◆ SUPPLIED DATA:
◆ ◆ ◆ ◆

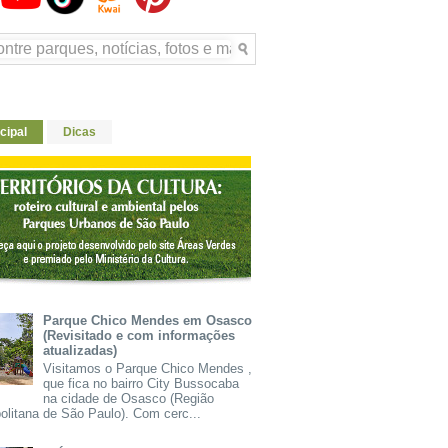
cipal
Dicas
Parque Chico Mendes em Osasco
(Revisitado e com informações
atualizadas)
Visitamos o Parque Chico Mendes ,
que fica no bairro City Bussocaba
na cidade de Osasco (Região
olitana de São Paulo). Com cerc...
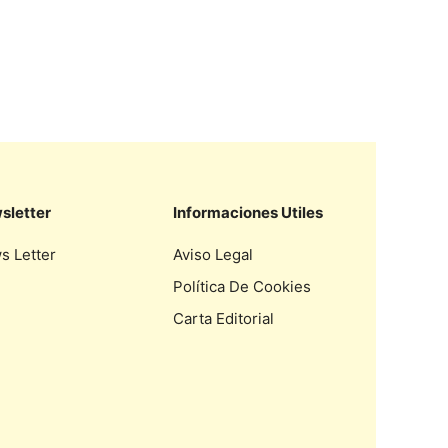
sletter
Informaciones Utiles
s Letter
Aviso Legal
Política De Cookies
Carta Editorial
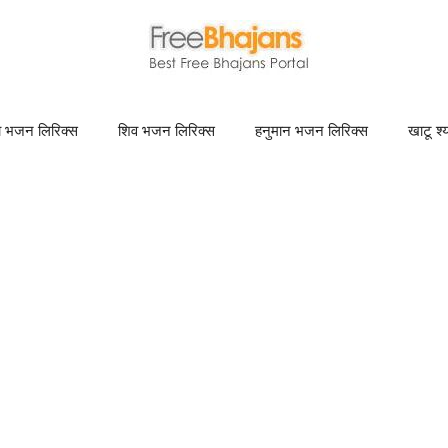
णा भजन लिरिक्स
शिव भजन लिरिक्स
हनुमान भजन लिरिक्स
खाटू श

◆ ◆ ◆ ◆

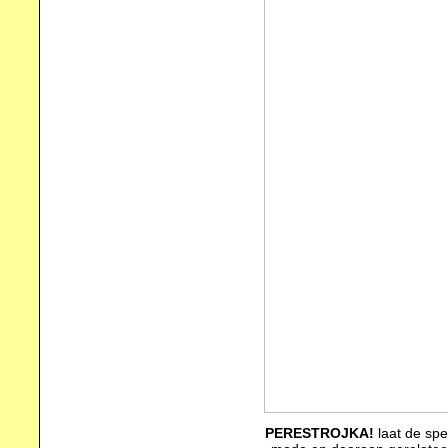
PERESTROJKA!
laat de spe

◆ ◆ ◆ ◆

◆ PROBLEM TO SOLVE:
Where does the string "Mendes" appear in the records? Copy every line that holds it.

◆ REPLY TO THE TASK:
Parque Chico Mendes em Osasco
Visitamos o Parque Chico Mendes ,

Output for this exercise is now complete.